- **What you are asked to do**:
Restrict the output to the lines below starting at the one that contains "M793 681 845 698 839 715 787 697Z" and ending at the one that contains "M787 498 855 522", and restate them word for word, both ends included.

= Beginning of Section =

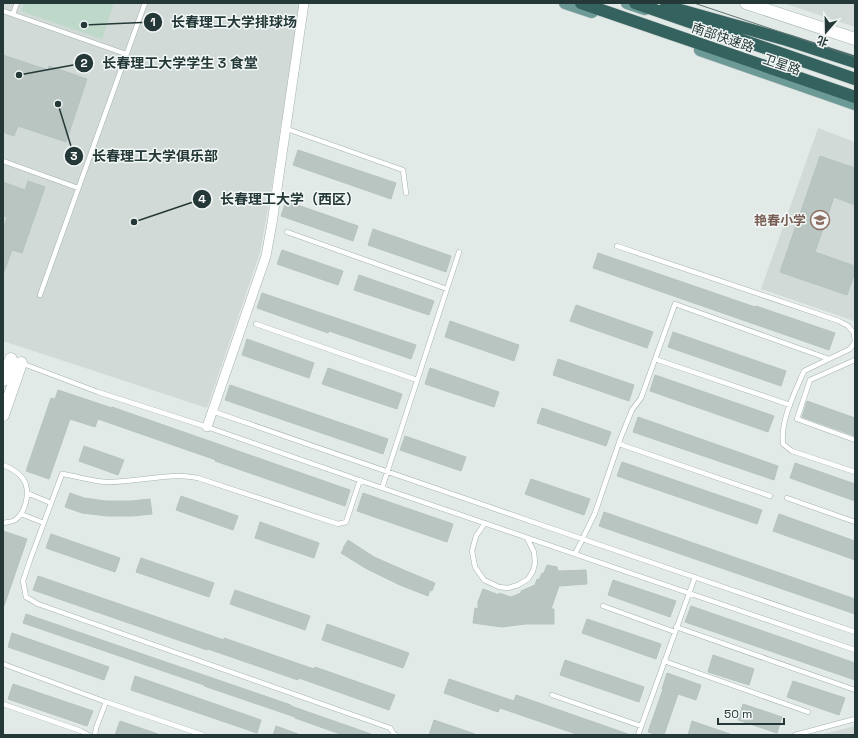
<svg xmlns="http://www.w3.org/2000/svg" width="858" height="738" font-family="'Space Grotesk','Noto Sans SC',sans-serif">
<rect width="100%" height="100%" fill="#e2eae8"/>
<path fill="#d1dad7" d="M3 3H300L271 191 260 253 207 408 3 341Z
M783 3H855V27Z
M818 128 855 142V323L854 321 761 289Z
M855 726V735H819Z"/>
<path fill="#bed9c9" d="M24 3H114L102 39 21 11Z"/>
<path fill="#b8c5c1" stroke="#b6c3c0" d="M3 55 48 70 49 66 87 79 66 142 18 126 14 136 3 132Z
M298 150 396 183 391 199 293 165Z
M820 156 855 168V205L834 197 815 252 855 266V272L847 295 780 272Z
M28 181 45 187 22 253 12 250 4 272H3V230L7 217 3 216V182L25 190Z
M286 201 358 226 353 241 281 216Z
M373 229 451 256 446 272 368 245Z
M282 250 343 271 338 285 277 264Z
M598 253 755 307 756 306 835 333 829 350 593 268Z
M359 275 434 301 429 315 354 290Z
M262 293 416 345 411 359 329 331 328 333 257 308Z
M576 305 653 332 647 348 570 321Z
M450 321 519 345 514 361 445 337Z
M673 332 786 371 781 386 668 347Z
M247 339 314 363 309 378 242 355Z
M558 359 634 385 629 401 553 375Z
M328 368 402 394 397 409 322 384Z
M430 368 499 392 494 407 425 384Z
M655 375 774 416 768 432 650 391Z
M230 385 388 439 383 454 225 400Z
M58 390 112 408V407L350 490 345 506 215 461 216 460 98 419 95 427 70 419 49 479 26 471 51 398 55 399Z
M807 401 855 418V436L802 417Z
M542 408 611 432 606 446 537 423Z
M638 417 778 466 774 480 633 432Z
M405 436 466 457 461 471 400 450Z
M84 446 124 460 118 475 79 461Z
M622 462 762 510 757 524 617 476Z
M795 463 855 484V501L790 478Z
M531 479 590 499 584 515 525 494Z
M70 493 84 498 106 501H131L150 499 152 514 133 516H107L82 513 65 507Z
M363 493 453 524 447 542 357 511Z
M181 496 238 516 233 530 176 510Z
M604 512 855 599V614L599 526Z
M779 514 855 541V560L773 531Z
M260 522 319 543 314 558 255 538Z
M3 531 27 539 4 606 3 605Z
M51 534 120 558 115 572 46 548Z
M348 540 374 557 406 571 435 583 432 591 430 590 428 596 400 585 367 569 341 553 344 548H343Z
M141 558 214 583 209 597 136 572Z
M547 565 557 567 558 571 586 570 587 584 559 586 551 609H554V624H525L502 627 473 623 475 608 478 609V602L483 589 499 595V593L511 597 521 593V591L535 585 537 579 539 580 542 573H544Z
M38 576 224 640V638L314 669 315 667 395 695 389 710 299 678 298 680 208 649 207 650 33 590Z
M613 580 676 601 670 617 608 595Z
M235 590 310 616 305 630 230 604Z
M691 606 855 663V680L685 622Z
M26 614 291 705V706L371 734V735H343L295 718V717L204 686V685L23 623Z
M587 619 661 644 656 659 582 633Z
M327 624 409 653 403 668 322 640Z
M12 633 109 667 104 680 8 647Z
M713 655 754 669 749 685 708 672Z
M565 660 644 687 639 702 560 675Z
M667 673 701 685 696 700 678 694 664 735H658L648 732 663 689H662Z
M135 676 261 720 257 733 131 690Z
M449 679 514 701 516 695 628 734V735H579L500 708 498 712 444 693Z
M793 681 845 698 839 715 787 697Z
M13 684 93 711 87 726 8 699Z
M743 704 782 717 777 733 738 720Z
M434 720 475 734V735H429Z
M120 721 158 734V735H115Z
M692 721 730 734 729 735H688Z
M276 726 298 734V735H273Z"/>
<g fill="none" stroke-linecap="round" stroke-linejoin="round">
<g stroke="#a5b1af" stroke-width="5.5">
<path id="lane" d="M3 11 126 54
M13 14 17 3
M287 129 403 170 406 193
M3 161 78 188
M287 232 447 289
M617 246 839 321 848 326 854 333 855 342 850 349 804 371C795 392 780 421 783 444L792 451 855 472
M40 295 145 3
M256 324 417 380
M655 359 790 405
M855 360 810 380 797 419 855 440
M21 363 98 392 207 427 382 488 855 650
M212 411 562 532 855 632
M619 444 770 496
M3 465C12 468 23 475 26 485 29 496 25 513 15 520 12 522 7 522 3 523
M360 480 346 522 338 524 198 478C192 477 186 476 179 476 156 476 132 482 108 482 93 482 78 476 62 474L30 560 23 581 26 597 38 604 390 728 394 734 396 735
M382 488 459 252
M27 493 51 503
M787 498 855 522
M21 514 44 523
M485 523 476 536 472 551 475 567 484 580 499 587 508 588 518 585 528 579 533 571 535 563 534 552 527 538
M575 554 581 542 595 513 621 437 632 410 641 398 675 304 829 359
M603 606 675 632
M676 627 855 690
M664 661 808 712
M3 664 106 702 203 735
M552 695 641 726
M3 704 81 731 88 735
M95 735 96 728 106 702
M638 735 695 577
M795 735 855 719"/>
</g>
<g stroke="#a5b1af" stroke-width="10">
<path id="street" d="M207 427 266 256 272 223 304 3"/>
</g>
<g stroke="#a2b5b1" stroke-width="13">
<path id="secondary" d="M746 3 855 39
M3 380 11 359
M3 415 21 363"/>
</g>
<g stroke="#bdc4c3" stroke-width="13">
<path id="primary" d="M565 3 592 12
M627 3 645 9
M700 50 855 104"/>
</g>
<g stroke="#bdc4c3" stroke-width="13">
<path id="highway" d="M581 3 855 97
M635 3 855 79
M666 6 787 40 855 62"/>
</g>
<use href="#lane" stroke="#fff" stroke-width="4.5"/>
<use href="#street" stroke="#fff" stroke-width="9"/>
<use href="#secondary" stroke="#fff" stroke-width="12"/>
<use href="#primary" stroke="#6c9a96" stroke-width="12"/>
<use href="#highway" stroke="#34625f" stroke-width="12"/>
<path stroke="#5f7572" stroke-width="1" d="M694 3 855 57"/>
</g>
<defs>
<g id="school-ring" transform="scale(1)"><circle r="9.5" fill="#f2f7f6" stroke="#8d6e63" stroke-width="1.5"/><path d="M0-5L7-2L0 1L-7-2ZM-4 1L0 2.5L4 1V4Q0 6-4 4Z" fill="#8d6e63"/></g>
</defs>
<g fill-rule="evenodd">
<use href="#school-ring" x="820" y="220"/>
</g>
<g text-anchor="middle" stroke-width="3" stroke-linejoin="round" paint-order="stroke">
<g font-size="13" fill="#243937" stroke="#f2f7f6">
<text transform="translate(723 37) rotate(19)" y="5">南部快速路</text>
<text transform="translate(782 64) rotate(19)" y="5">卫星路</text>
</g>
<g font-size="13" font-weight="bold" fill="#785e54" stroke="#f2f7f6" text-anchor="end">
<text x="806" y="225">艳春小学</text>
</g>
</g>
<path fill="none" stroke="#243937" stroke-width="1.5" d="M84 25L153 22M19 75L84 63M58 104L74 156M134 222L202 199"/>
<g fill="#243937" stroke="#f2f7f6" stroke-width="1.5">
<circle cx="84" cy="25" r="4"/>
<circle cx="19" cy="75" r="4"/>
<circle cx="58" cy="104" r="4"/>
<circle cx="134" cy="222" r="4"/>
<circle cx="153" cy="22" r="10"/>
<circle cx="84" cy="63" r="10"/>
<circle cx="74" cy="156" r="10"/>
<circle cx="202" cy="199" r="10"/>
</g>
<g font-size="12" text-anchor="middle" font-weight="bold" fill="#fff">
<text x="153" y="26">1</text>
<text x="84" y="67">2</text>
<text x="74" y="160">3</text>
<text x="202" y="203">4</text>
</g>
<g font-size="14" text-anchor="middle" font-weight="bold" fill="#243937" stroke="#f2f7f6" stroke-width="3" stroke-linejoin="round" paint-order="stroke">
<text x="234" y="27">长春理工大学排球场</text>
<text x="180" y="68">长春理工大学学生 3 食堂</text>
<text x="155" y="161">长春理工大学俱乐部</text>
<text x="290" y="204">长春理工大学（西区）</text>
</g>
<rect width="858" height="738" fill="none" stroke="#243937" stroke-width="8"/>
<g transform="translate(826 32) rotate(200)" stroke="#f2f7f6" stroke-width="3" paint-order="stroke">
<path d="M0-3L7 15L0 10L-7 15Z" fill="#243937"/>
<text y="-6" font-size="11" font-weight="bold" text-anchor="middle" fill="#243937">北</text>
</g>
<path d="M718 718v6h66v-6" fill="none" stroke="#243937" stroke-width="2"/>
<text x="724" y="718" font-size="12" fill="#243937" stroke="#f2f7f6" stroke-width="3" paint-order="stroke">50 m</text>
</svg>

= End of Section =
= Beginning of Section =

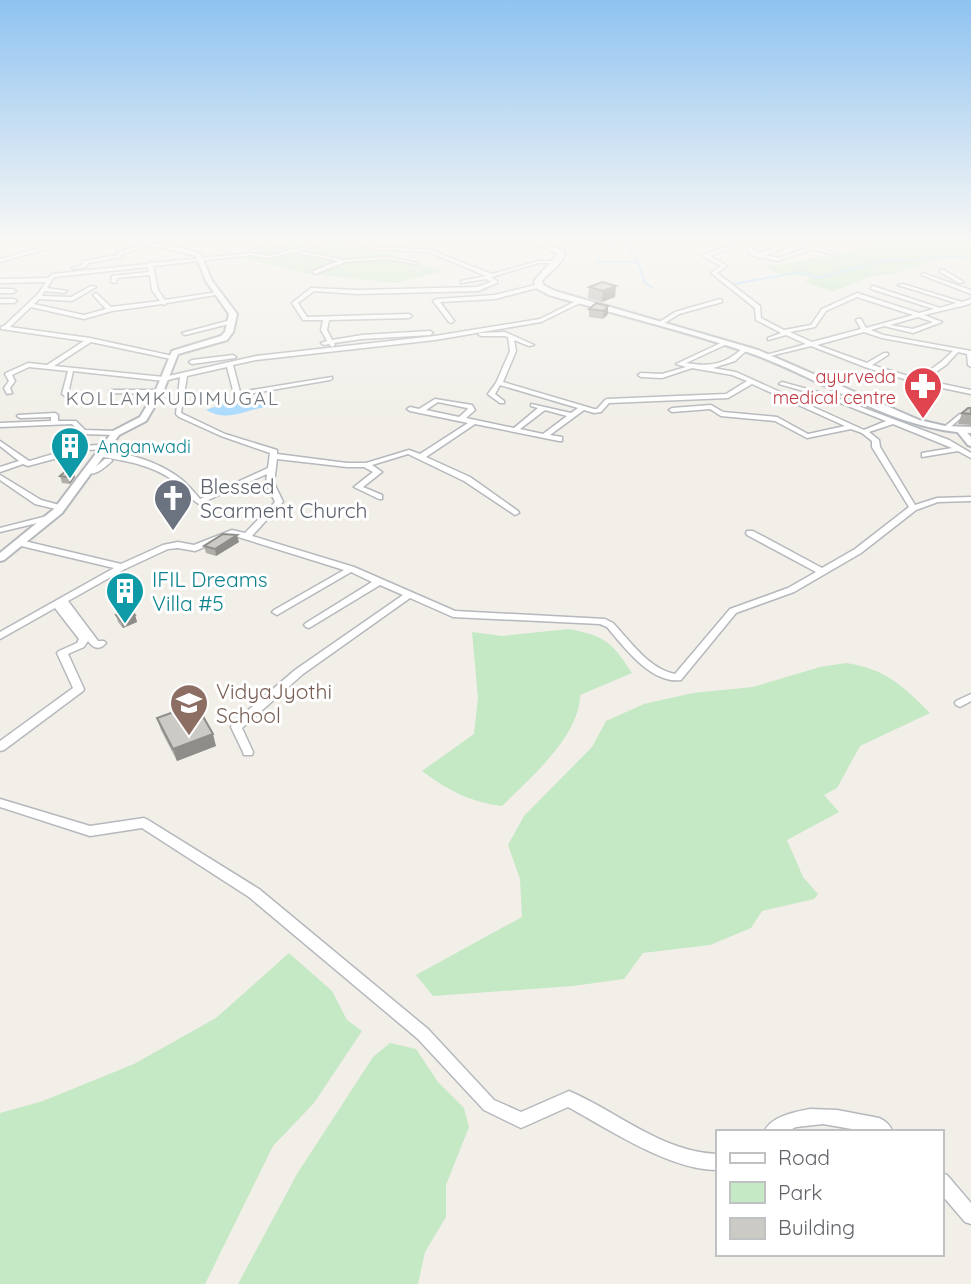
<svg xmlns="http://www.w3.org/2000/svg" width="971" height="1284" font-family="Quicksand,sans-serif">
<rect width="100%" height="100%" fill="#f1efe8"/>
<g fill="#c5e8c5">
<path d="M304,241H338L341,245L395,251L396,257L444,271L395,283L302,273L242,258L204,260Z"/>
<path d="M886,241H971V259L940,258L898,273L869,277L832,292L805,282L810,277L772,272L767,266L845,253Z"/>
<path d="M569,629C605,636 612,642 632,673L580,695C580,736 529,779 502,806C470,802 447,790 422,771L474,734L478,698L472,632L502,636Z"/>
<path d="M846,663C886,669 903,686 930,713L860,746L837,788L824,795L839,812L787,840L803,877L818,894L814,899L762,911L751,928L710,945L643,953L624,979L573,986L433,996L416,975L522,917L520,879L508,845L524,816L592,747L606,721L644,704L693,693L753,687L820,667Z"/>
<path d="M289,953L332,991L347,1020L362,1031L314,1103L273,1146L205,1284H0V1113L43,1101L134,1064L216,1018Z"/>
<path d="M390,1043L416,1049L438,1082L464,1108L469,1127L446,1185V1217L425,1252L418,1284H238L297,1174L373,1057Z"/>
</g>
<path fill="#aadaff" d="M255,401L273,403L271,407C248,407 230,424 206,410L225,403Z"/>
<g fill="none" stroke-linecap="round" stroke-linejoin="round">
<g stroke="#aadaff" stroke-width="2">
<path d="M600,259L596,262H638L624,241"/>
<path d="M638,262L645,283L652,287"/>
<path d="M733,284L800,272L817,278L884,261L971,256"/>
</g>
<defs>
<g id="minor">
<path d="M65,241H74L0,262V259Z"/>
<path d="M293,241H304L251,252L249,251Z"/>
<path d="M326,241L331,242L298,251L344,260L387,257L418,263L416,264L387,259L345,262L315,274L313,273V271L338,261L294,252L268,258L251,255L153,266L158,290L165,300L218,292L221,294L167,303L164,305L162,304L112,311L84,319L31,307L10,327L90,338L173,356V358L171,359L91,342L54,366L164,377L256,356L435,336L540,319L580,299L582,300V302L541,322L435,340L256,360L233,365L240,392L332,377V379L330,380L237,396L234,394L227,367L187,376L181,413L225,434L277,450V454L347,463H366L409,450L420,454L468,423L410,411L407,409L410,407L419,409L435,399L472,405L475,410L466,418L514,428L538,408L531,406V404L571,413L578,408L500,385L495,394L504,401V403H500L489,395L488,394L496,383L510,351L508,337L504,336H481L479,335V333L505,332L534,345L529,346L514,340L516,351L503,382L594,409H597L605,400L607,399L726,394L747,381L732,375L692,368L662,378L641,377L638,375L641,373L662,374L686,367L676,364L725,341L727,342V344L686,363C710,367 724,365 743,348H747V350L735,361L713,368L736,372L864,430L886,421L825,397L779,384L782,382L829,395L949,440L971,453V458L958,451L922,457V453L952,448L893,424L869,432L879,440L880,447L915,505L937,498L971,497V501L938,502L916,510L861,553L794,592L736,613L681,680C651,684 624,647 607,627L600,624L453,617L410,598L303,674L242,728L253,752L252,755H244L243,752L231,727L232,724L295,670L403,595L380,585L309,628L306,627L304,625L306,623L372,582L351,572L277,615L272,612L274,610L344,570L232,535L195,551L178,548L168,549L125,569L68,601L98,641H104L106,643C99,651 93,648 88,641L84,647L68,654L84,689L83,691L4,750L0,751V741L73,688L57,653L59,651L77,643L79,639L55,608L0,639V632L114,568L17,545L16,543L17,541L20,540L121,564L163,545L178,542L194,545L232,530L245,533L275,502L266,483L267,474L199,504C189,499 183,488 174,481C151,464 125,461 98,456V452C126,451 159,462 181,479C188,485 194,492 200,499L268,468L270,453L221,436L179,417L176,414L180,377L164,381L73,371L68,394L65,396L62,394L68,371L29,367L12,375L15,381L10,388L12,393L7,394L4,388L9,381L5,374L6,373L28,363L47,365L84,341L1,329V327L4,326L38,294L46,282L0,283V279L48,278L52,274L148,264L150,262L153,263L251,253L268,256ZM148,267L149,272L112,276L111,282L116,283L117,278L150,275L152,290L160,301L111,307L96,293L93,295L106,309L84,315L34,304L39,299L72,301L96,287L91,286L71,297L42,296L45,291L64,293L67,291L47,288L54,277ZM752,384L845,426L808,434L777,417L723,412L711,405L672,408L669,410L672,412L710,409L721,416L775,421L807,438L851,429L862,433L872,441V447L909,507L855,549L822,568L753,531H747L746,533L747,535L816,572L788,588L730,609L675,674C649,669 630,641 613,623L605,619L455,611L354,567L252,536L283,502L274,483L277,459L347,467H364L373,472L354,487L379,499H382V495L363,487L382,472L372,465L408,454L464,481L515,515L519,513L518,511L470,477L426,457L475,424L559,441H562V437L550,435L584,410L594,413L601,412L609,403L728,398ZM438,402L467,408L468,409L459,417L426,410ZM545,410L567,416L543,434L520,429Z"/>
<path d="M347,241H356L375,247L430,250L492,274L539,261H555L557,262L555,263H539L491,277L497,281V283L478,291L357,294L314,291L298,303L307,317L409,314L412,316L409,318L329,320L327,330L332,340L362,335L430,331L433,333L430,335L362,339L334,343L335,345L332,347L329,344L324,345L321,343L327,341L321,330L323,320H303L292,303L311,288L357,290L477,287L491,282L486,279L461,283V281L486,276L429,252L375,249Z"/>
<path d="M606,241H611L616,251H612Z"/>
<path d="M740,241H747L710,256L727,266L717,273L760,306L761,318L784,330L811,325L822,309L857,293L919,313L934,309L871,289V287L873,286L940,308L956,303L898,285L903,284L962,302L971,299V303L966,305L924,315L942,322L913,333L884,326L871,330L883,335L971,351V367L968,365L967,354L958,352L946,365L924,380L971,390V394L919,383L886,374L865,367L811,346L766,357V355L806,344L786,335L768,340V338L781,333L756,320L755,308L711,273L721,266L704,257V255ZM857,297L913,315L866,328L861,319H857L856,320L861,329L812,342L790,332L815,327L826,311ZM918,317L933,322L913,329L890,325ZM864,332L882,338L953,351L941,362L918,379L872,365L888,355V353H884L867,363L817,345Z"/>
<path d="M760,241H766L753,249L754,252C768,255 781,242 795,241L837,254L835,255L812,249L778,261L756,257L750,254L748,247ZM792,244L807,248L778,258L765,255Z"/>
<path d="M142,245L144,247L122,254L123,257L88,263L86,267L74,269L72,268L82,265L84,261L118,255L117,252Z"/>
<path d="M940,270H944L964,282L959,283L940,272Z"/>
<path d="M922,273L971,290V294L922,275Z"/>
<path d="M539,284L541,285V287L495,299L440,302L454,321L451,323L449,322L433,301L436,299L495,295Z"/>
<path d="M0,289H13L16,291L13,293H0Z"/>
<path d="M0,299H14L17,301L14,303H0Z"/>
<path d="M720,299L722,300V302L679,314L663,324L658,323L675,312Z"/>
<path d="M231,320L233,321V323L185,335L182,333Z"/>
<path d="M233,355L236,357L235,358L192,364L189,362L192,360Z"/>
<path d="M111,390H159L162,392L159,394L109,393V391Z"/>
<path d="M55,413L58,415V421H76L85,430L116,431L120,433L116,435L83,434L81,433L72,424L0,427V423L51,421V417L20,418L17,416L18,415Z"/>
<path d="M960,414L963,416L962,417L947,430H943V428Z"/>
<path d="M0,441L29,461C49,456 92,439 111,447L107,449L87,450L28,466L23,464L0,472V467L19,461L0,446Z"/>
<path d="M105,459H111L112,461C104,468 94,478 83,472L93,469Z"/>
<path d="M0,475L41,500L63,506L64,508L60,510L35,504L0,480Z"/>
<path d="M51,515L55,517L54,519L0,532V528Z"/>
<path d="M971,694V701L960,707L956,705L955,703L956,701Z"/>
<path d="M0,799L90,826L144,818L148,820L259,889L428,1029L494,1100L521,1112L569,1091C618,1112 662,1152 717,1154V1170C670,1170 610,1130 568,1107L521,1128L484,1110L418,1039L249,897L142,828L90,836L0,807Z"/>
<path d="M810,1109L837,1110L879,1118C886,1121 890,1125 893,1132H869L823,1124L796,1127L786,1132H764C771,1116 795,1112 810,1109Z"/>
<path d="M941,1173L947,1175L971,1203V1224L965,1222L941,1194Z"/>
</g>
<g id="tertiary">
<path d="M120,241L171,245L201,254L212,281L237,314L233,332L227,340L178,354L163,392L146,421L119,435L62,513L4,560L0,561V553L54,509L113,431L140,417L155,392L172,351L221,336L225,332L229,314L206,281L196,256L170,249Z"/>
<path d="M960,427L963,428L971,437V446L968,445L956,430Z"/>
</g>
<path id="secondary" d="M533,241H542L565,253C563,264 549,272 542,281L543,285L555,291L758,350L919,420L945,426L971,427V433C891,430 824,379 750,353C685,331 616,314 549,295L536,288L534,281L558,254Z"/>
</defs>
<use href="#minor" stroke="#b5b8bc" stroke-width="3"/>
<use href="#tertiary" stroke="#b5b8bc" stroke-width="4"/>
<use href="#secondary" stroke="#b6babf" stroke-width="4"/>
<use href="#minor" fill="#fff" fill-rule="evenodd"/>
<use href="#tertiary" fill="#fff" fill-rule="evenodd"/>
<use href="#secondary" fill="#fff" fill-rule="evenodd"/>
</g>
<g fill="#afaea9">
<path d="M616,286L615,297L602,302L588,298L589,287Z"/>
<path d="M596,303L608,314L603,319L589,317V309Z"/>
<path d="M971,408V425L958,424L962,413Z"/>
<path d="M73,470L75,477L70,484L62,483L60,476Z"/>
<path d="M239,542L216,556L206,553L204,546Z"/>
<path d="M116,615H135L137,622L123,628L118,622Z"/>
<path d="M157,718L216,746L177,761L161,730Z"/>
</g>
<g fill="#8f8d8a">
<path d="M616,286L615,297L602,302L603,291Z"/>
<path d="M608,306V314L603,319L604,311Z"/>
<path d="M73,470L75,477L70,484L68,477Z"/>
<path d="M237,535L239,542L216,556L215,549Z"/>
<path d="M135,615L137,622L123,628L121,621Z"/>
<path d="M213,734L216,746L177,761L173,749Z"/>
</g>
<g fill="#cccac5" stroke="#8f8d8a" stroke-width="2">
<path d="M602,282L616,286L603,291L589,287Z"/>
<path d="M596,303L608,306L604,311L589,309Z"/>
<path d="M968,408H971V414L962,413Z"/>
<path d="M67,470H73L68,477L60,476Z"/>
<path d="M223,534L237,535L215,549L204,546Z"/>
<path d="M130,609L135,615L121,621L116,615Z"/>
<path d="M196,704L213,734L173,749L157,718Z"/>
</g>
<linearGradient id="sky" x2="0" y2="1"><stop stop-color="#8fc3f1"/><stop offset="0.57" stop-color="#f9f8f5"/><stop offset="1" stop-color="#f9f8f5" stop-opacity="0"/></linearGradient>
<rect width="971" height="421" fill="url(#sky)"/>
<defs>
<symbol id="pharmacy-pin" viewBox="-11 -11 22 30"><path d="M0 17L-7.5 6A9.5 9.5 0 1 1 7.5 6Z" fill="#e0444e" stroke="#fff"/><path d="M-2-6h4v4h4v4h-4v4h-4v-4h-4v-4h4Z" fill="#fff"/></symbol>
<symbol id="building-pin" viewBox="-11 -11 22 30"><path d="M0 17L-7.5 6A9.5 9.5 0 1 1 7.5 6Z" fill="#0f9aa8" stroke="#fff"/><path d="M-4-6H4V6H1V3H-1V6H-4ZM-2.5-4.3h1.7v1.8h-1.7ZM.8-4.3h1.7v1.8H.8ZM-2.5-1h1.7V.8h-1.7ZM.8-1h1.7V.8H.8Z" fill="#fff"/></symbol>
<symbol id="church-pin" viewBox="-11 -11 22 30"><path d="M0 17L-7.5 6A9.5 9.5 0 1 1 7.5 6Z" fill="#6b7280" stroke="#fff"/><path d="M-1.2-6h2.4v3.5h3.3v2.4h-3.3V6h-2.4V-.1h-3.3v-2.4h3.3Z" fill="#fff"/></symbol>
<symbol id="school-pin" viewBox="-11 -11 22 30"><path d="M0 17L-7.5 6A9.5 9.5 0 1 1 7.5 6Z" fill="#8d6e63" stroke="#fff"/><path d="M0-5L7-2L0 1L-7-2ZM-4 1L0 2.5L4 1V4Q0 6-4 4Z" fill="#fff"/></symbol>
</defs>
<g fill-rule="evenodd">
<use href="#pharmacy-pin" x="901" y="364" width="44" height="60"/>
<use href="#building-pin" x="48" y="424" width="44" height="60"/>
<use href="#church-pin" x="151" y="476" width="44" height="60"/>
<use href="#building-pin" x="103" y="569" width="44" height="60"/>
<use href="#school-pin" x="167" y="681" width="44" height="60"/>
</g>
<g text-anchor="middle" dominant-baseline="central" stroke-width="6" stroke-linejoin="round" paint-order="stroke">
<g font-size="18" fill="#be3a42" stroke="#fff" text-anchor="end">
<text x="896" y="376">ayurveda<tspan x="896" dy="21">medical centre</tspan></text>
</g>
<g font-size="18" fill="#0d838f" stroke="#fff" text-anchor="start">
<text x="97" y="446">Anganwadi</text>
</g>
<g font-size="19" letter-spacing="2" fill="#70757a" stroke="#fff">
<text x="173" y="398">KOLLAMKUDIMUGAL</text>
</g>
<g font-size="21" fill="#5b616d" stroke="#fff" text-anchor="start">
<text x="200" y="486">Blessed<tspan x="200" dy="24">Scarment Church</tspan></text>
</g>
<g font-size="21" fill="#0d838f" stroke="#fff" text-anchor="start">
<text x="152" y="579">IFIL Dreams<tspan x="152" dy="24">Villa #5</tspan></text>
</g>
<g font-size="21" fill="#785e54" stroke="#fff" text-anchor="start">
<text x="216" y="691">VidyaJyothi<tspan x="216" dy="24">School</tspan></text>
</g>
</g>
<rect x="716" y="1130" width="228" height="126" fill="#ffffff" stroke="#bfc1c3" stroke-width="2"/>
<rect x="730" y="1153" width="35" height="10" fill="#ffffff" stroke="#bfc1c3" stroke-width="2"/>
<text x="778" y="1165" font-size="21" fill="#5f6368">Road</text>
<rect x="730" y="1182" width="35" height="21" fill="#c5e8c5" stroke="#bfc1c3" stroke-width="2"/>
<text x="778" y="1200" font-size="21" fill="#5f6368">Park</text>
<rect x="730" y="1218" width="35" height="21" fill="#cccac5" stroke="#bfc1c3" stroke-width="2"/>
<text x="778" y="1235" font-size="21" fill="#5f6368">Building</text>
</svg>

= End of Section =

- **Your solution**:
M793 681 845 698 839 715 787 697Z
M13 684 93 711 87 726 8 699Z
M743 704 782 717 777 733 738 720Z
M434 720 475 734V735H429Z
M120 721 158 734V735H115Z
M692 721 730 734 729 735H688Z
M276 726 298 734V735H273Z"/>
<g fill="none" stroke-linecap="round" stroke-linejoin="round">
<g stroke="#a5b1af" stroke-width="5.5">
<path id="lane" d="M3 11 126 54
M13 14 17 3
M287 129 403 170 406 193
M3 161 78 188
M287 232 447 289
M617 246 839 321 848 326 854 333 855 342 850 349 804 371C795 392 780 421 783 444L792 451 855 472
M40 295 145 3
M256 324 417 380
M655 359 790 405
M855 360 810 380 797 419 855 440
M21 363 98 392 207 427 382 488 855 650
M212 411 562 532 855 632
M619 444 770 496
M3 465C12 468 23 475 26 485 29 496 25 513 15 520 12 522 7 522 3 523
M360 480 346 522 338 524 198 478C192 477 186 476 179 476 156 476 132 482 108 482 93 482 78 476 62 474L30 560 23 581 26 597 38 604 390 728 394 734 396 735
M382 488 459 252
M27 493 51 503
M787 498 855 522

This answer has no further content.